In this answer, @juewang mentions that the causal attention mask for GPT-JT is set to 1 by default. However, loading GPT-JT with transformers.AutoModelForCausalLM.from_pretrained just loads a normal GPT-J model, and the attention bias for GPT-J defaults to causal attention, as far as I can tell from here.
Could someone explain what I'm missing? I'm confused about how GPT-JT can implement custom attention masking, when there doesn't seem to be any GPT-JT-specific code in HuggingFace (just relying on GPT-J).
Thanks!
I was confused because I didn't realize that the attention_mask is actually a PyTorch registered buffer, i.e., part of the weights checkpoint; it's not controlled in code. The mask is in model.transformer.h[i].attn.bias.data[:].
My simple sampling loop looks like this, for reference:
def gptjt_sample(model, tokenizer, prompt_text, max_length=100, eos_token_id=None, do_sample=False):
dev = list(model.parameters())[0].device
input_ids = tokenizer(prompt_text, return_tensors='pt').input_ids.to(dev)
past_key_values = None
output_ids = input_ids
for i in range(max_length):
possibly_only_last_token = output_ids[:, -1:] if past_key_values is not None else output_ids
outputs = model(possibly_only_last_token, use_cache=True, past_key_values=past_key_values, output_hidden_states=True)

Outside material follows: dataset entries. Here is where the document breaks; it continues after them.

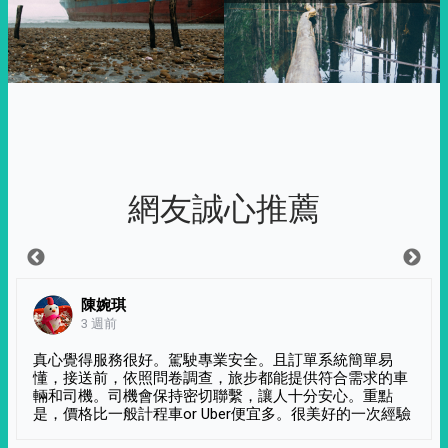
網友誠心推薦
陳婉琪
3 週前
真心覺得服務很好。駕駛專業安全。且訂單系統簡單易
懂，接送前，依照問卷調查，旅步都能提供符合需求的車
輛和司機。司機會保持密切聯繫，讓人十分安心。重點
是，價格比一般計程車or Uber便宜多。很美好的一次經驗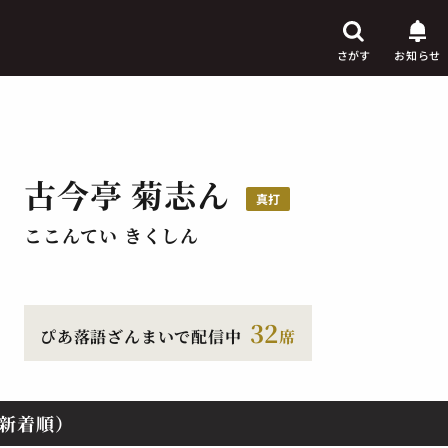
さがす
お知らせ
古今亭 菊志ん
芸人
真打
からさがす
ここんてい きくしん
演目
からさがす
上演時間
からさがす
32
ぴあ落語ざんまいで配信中
席
新着順）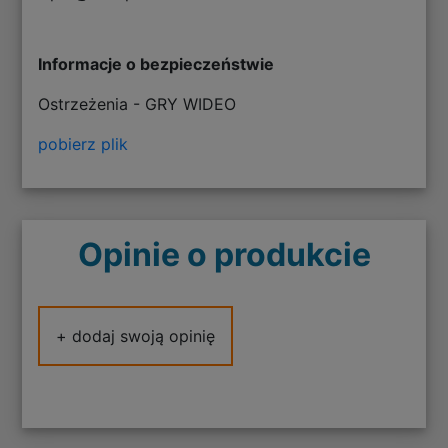
Informacje o bezpieczeństwie
Ostrzeżenia - GRY WIDEO
pobierz plik
Opinie o produkcie
+ dodaj swoją opinię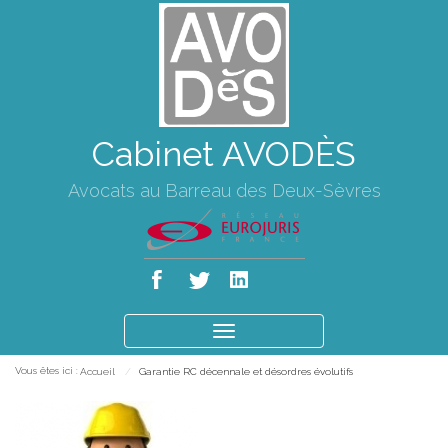
Cabinet AVODÈS
Avocats au Barreau des Deux-Sèvres
Ouvrir
le
Vous êtes ici :
Accueil
Garantie RC décennale et désordres évolutifs
menu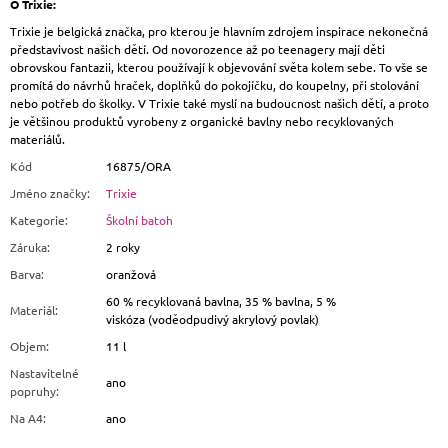
O Trixie:
Trixie je belgická značka, pro kterou je hlavním zdrojem inspirace nekonečná
představivost našich dětí. Od novorozence až po teenagery mají děti
obrovskou fantazii, kterou používají k objevování světa kolem sebe. To vše se
promítá do návrhů hraček, doplňků do pokojíčku, do koupelny, při stolování
nebo potřeb do školky. V Trixie také myslí na budoucnost našich dětí, a proto
je většinou produktů vyrobeny z organické bavlny nebo recyklovaných
materiálů.
Kód
16875/ORA
Jméno značky
:
Trixie
Kategorie
:
Školní batoh
Záruka
:
2 roky
Barva
:
oranžová
60 % recyklovaná bavlna, 35 % bavlna, 5 %
Materiál
:
viskóza (voděodpudivý akrylový povlak)
Objem
:
11 l
Nastavitelné
ano
popruhy
:
Na A4
:
ano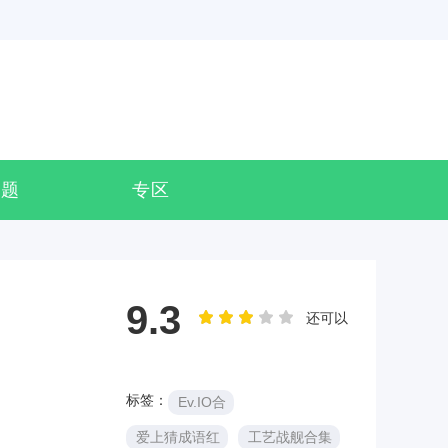
专题
专区
9.3
还可以
标签：
Ev.IO合
爱上猜成语红
工艺战舰合集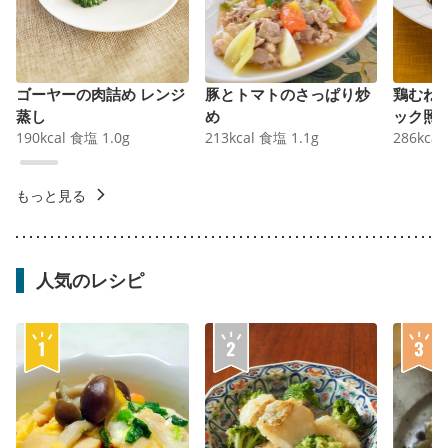
ゴーヤーの肉詰め レンジ
豚とトマトのさっぱり炒
鶏むね
蒸し
め
ック照
190
kcal
食塩
1.0
g
213
kcal
食塩
1.1
g
286
kcal
もっと見る
人気のレシピ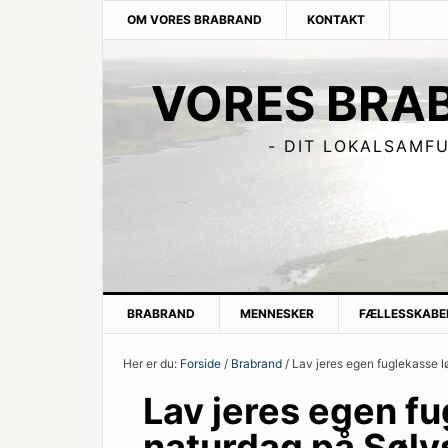
Skip
Skip
Skip
Skip
OM VORES BRABRAND
KONTAKT
to
to
to
to
primary
content
primary
footer
VORES BRA
navigation
sidebar
- DIT LOKALSAMF
BRABRAND
MENNESKER
FÆLLESSKABE
Her er du:
Forside
/
Brabrand
/ Lav jeres egen fuglekasse l
Lav jeres egen f
naturdag på Søly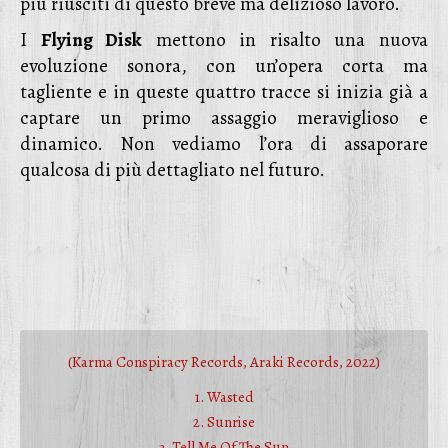
più riusciti di questo breve ma delizioso lavoro.
I
Flying Disk
mettono in risalto una nuova
evoluzione sonora, con un’opera corta ma
tagliente e in queste quattro tracce si inizia già a
captare un primo assaggio meraviglioso e
dinamico. Non vediamo l’ora di assaporare
qualcosa di più dettagliato nel futuro.
(Karma Conspiracy Records, Araki Records, 2022)
1. Wasted
2. Sunrise
3. Tell Me Of The Sun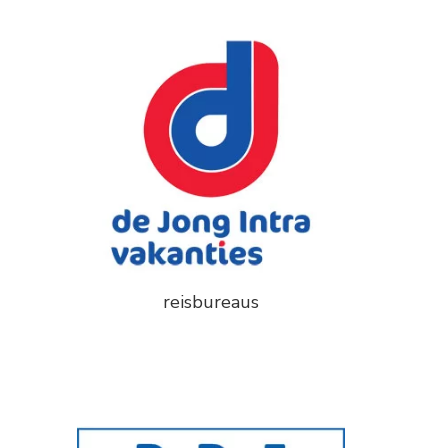
reisbureaus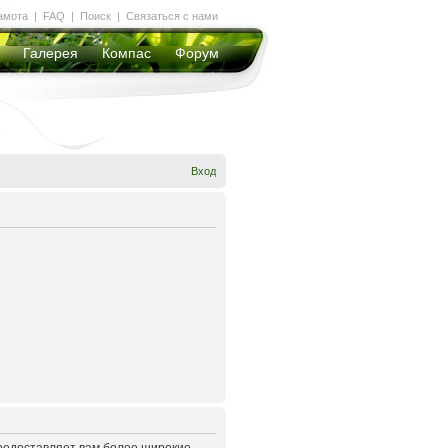
амота
|
FAQ
|
Поиск
|
Связаться с нами
Галерея
Компас
Форум
Вход
предоставляет вам более широкие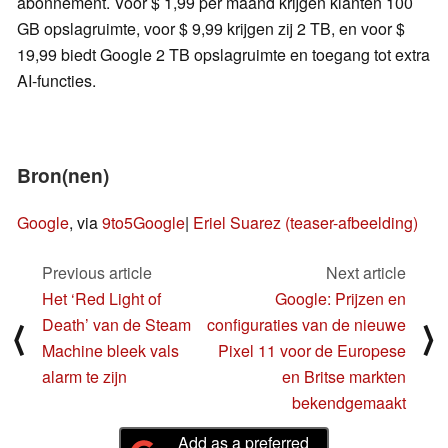
abonnement. Voor $ 1,99 per maand krijgen klanten 100
GB opslagruimte, voor $ 9,99 krijgen zij 2 TB, en voor $
19,99 biedt Google 2 TB opslagruimte en toegang tot extra
AI-functies.
Bron(nen)
Google
, via
9to5Google
|
Eriel Suarez (teaser-afbeelding)
Previous article
Next article
Het ‘Red Light of
Google: Prijzen en
Death’ van de Steam
configuraties van de nieuwe
⟨
⟩
Machine bleek vals
Pixel 11 voor de Europese
alarm te zijn
en Britse markten
bekendgemaakt
Add as a preferred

past_key_values = outputs.past_key_values
next_token_logits = outputs.logits[:, -1, :]
if do_sample:
next_token = torch.multinomial(torch.softmax(next_token_logits, dim=-1), num_samples=1)
else:
next_token = torch.argmax(next_token_logits, dim=-1, keepdim=True)
output_ids = torch.cat([output_ids, next_token], dim=-1)
if eos_token_id is not None and next_token == eos_token_id:
break
return tokenizer.decode(output_ids[0], skip_special_tokens=True)
Yeah, you are right, attention_mask is a registered buffer and will be overwritten after loading the ckpt.